- _WHAT NEEDS TO BE DONE_
Give back the records below verbatim, please, but without a single image.

- _Dataset records_

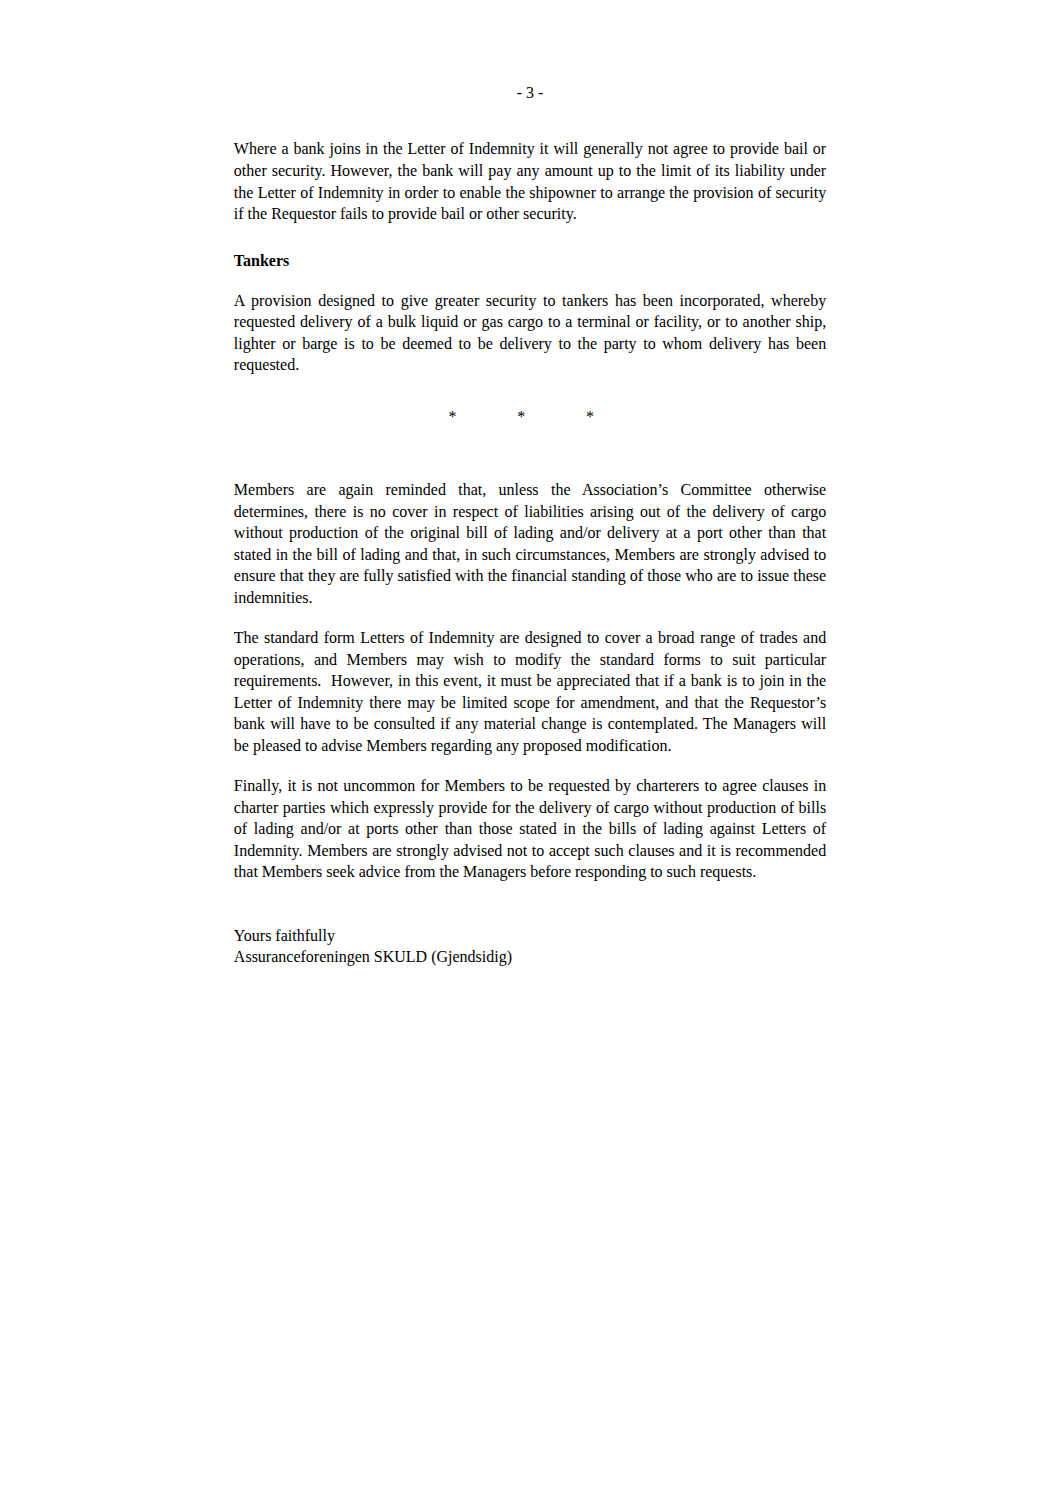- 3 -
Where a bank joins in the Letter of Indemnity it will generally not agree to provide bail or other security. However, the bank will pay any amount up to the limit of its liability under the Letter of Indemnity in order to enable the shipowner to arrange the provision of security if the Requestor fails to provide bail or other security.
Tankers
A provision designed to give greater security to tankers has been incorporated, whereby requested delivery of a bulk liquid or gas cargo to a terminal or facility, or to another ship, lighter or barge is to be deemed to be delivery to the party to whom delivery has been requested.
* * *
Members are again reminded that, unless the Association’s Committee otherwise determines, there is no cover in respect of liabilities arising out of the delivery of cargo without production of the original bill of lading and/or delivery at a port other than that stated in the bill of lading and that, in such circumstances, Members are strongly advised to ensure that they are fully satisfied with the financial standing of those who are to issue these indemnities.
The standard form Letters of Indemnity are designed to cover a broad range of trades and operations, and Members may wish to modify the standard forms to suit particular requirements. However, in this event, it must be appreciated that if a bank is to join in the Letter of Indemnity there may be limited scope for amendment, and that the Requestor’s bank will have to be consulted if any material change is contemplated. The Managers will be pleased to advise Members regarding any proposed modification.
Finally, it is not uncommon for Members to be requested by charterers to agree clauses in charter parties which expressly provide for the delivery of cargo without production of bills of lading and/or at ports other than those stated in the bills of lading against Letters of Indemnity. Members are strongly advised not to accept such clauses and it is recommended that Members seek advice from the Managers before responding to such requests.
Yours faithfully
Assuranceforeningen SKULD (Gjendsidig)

- _TASK RESULT_
- 3 -
Where a bank joins in the Letter of Indemnity it will generally not agree to provide bail or other security. However, the bank will pay any amount up to the limit of its liability under the Letter of Indemnity in order to enable the shipowner to arrange the provision of security if the Requestor fails to provide bail or other security.
Tankers
A provision designed to give greater security to tankers has been incorporated, whereby requested delivery of a bulk liquid or gas cargo to a terminal or facility, or to another ship, lighter or barge is to be deemed to be delivery to the party to whom delivery has been requested.
* * *
Members are again reminded that, unless the Association’s Committee otherwise determines, there is no cover in respect of liabilities arising out of the delivery of cargo without production of the original bill of lading and/or delivery at a port other than that stated in the bill of lading and that, in such circumstances, Members are strongly advised to ensure that they are fully satisfied with the financial standing of those who are to issue these indemnities.
The standard form Letters of Indemnity are designed to cover a broad range of trades and operations, and Members may wish to modify the standard forms to suit particular requirements. However, in this event, it must be appreciated that if a bank is to join in the Letter of Indemnity there may be limited scope for amendment, and that the Requestor’s bank will have to be consulted if any material change is contemplated. The Managers will be pleased to advise Members regarding any proposed modification.
Finally, it is not uncommon for Members to be requested by charterers to agree clauses in charter parties which expressly provide for the delivery of cargo without production of bills of lading and/or at ports other than those stated in the bills of lading against Letters of Indemnity. Members are strongly advised not to accept such clauses and it is recommended that Members seek advice from the Managers before responding to such requests.
Yours faithfully
Assuranceforeningen SKULD (Gjendsidig)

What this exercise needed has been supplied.